ANCOVA correction for regression to the mean in a repeated-measures wellness monitoring system — is this sufficient?
I have a consumer health monitoring system where users take blood tests every 4-12 weeks and get health scores. Classic selection bias: users who start monitoring because they feel unwell have worse baselines. On retest, scores improve even without intervention (regression to the mean).
My proposed correction: ANCOVA-based: Corrected_gain = Observed_gain - (1 - r_test_retest) × (Baseline - Population_mean)

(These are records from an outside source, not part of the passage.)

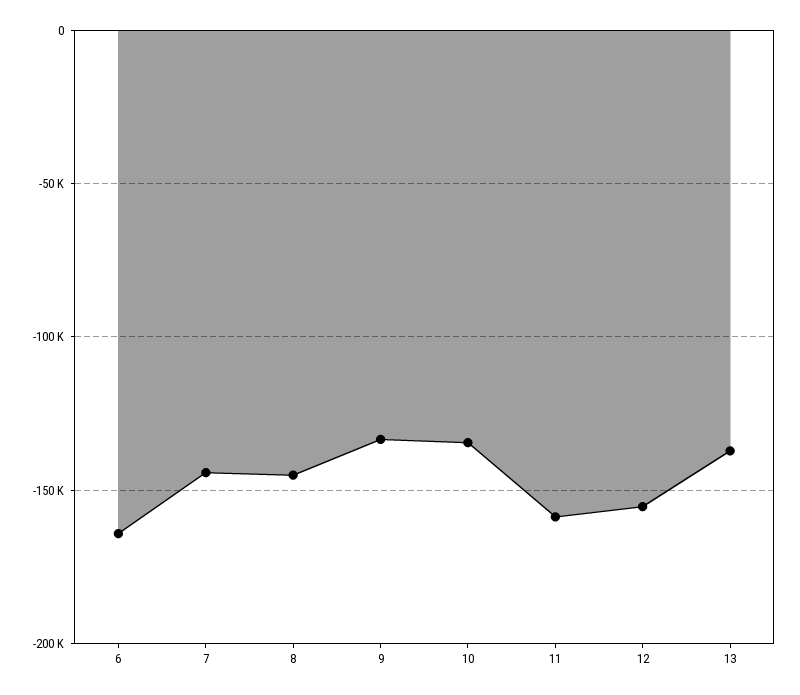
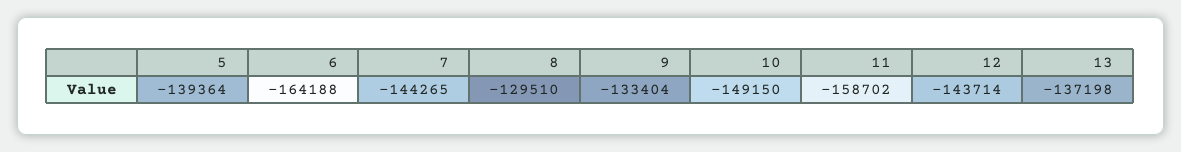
  {
    "6": -164188,
    "7": -144265,
-   "8": -145000,
+   "8": -129510,
    "9": -133404,
-   "10": -135000,
+   "10": -149150,
    "11": -158702,
-   "12": -155000,
+   "12": -143714,
-   "13": -137198
+   "13": -137198,
+   "5": -139364
  }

Where r_test_retest is the ICC for each health domain score (estimated from pilot repeated-measures data).
Questions:
- Is ANCOVA sufficient here, or does Lord's paradox apply? (The "treatment" isn't randomized — users self-select into a lifestyle program.)
- Should I use the population mean from my reference dataset (N=7,840 general population) or the mean of my user cohort (biased toward health-conscious)?
- In the user-facing UI: I plan to show the trend with a caveat ("Your improvement trend becomes more reliable after 2-3 test cycles") rather than suppressing it. Is this honest, or is it misleading for a consumer audience?
- After how many test cycles does the regression effect become negligible for practical purposes? My gut says 2-3, but I'd like a citation or formula.